My boss walked in and said that we needed to terminate our annuity reinsurance treaty with an entity that I will call Bigco (this happened in July). Senior management had deemed that we should do it, and in days we visited Bigco, assuming that the actuary in question would approve a termination of the treaty where:
- There was no termination provision.
- There was a guaranteed minimum return to the reinsurer.
- The reinsurer had participation in the upside of profits.
Who negotiated such a treaty? Very one-sided, and Bigco needed to deploy capital, not contract it.
Could a negotiating position be worse? Yes, it could, just wait.
When we got to Bigco, we talked with the actuary for a little while, and then he handed us over to the head of M&A. Uh-oh, he sized up the situation perfectly, and denied our request, unless we were willing to pay considerably above book value to repatriate the assets.
We went home depressed, and a few months after that my boss was summarily fired. In those days, September was the firing time. You can imagine what that did for morale. Personally, I expect my boss was fired because he was most similar the the CEO, and had done things well in managing his line of business.
One day the chief actuary came to me and said, “We have to terminate that treaty.” I explained to him the backstory, that we had offered to buy it back at an ROE of 9%, and Bigco was demanding 6%. I said to him, “I’ve already compromised the 10% ROE objective of our company, I don’t want to go further. I’m free to walk away, right, if we can’t get a decent price?” He said, “No, the deal must be done. Under no circumstances can you walk away.”
The sad thing was that any termination of the treaty would positively affect management bonuses. (That was the real target.)
I had a strong sense that I should always serve the ultimate owners of the firm — the dividend receiving policyholders. But this was at variance from that.
So, with the weakest bargaining hand that I can imagine, I used the following strategy. I did nothing. Nothing. Nothing until early December, where I called the M&A guy at Bigco and and told him, “I’ve had a change of heart. I’ll accept an ROE of 6.9%. That’s my final offer!” This was ticklish because I *had* to get the deal done.
He bit on the offer, and I pressed him saying that between this time and the closing, my market value adjustment formula would rule. He agreed. (He probably had a profit goal as well, which was what I was counting on.)
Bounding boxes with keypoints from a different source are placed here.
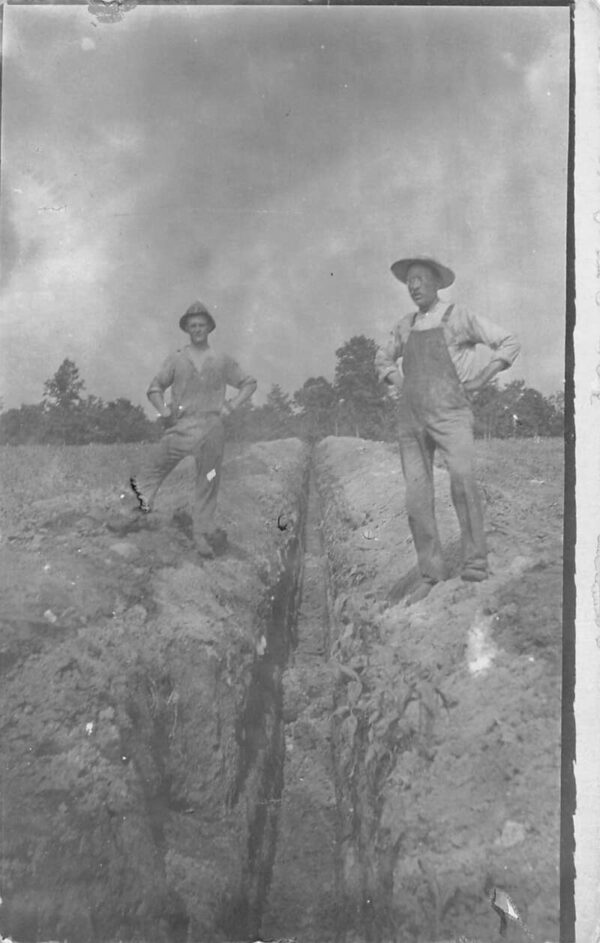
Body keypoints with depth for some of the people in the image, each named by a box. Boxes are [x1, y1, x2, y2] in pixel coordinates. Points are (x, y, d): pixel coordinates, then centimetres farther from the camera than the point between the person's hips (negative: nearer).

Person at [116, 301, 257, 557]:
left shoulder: (223, 361, 13)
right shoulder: (175, 360, 12)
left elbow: (249, 383, 20)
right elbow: (155, 388, 12)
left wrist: (232, 404, 6)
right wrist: (163, 409, -5)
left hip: (211, 428, 0)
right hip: (181, 427, 0)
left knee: (208, 483, 2)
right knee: (153, 468, -8)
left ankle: (202, 533, 10)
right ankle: (141, 507, 12)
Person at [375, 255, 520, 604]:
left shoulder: (459, 316, 5)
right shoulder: (406, 326, 19)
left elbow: (510, 343, 5)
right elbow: (383, 359, 35)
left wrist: (481, 379, -4)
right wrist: (398, 383, 16)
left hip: (449, 412, -5)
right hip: (411, 418, 5)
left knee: (463, 477, -28)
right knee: (417, 497, -2)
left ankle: (476, 562, -22)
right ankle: (432, 575, 6)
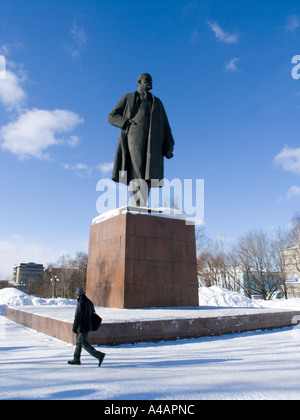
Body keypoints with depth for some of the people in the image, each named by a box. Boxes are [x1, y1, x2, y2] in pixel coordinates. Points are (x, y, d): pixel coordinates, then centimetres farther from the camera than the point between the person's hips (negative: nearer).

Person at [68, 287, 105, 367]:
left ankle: (99, 355, -9)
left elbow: (77, 317, -20)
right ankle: (76, 359, 26)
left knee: (84, 344, -4)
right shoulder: (89, 302, 8)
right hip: (88, 326, 9)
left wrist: (74, 328, -14)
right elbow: (92, 313, 15)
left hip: (82, 327, -9)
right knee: (79, 342, 18)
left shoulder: (81, 303, -18)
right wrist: (90, 326, 23)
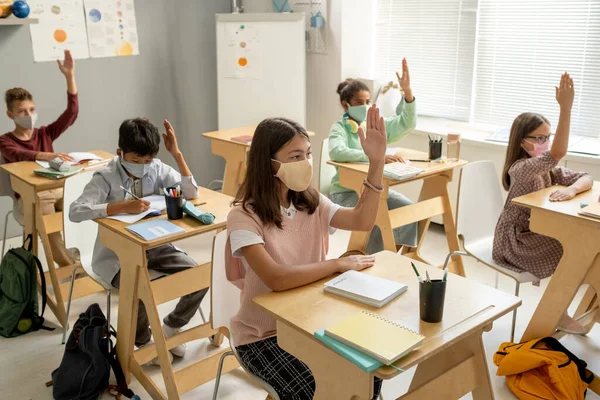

But, he didn’t look closely at the Market Value Adjustment formula. I gave him one that was volatility-loving, that would adjust of the greater of the absolute value of the yield changes in 3-month T-bills or 30-year Treasury Bonds. Don’t criticize the guy too much, the Federal Reserve fell for the same tactic on GICs they bought from us.
Before the deal closed, the Fed started tightening monetary policy, and the Market Value Adjustment got us out at an ROE of 9.1%. What a win, and for the policyholders. Management got more as well, and I got almost nothing.
I took risks trying to do the right thing, praying the God would help me, and in this case, it worked. Can you be more righteous than your management team? In most cases, no, but in this case I succeeded.
I would say to all, try to serve the interests of owners rather than management. Act like an owner, not like a manager hauling down a fat salary.